Every software product developer, and product manager, and sales rep, needs friends in marketing. And they need to be friends with benefits – benefit statements. Clear. Explicit. Specific for a particular stakeholder. Sound obvious? Based on the last month of briefings I have taken, it’s clearly not.
I’m not including Oracle in this rant, because in 3 days at Oracle Open World I heard plenty of benefits – sometimes more of them than demonstrable functions that users had attested to proved. But that’s OK: it’s my job to determine whether value is there, or not. We call that research; it’s more than listening to briefings. It’s the vendor’s job to tell me – and more important, the prospect – what the value is supposed to be. To whom. And what problem it’s solving.
So why do I feel compelled to write this post today? Because I just heard a company that does it so well (yes, Oracle) and I’ve spent so much time lately with ones who don’t. Here are a few of the statements people have gone to great lengths to deliver to me in the past couple of weeks: after booking time, coordinating calendars, securing commitments from me and their executives, creating presentations. All that effort to say:
- “It’s important that the system you adopt is designed to respond to your organization’s needs.”
- “XYZCorp has focused it’s [sic] efforts on the demanding needs of our client base.” (These unique needs, explained earlier, were led by reduced costs and reduced complexity.)
- “Make better, faster decisions by empowering employees to create and share powerful analytics solutions.”
I could go on, but these should be recognizable enough as being in everyone’s pitch that they suffice to make the point: everyone is saying the same things.

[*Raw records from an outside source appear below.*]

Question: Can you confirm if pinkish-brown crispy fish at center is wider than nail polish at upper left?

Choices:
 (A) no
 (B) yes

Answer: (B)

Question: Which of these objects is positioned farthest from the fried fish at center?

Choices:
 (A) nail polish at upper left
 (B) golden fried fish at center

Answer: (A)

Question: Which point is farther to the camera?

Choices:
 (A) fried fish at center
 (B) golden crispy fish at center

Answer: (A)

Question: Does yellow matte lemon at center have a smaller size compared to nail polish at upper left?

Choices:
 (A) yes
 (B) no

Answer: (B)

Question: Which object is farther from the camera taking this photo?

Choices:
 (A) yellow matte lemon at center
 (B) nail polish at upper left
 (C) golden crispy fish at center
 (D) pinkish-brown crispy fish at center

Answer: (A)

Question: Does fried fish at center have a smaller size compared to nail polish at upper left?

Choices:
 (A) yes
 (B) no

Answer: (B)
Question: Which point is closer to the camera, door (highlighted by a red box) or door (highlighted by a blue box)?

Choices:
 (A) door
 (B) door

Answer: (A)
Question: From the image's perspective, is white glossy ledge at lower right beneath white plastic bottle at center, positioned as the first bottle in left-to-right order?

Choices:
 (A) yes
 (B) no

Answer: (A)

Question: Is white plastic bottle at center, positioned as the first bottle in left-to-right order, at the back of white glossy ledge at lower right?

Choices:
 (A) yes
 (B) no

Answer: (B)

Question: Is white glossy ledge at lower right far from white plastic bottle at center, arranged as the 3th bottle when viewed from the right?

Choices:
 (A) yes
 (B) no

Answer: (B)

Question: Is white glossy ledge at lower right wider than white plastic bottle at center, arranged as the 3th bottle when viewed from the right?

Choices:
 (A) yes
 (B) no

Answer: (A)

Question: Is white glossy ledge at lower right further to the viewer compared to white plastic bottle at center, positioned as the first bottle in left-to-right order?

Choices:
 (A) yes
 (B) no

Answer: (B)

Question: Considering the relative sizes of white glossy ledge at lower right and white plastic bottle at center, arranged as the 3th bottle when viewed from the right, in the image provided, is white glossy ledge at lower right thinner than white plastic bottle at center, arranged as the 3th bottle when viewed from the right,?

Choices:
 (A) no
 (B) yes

And none of them is specific enough, measurable in any meaningful way, descriptive of a specific problem, or addressed to a specific business role and its challenges. I called out the word “saying” above because there is no way to know if they are doing anything useful. If it were defined, perhaps we could tell. But most references in the presentations I see tell me one thing: “these companies are using our stuff.” The better presenters stand in front of these NASCAR slides (we refer to them that way because of all the logos, like a racecar) and can actually tell a story or two. That helps. But often, the benefits were not set up and just happen to be positive anecdotes. They don’t reinforce anything, or validate any messaging.
What to do? Ask yourself a couple of questions and answer them. Then tell analysts, press, and prospects. These are the questions:
- Who is this for?
- What problem will it help them with?
- What is solving that problem worth? How will success be measured?
And one other thing we analysts like to hear:
- Why you? What makes your solution to this problem better, or at least different?
Again, obvious. And yet it is rarely what I hear. When I am given the opportunity to help clients with their messaging, it starts here. And sometimes it’s all we have time for. Too often, I’m not even called upon to critique messages – I’m simply expected to transmit them on vendors’ behalf. Leaving aside whether that’s the best use of my time, paid or not, there at least needs to be a message for that to happen. And it starts with benefits. For whom. And how measured.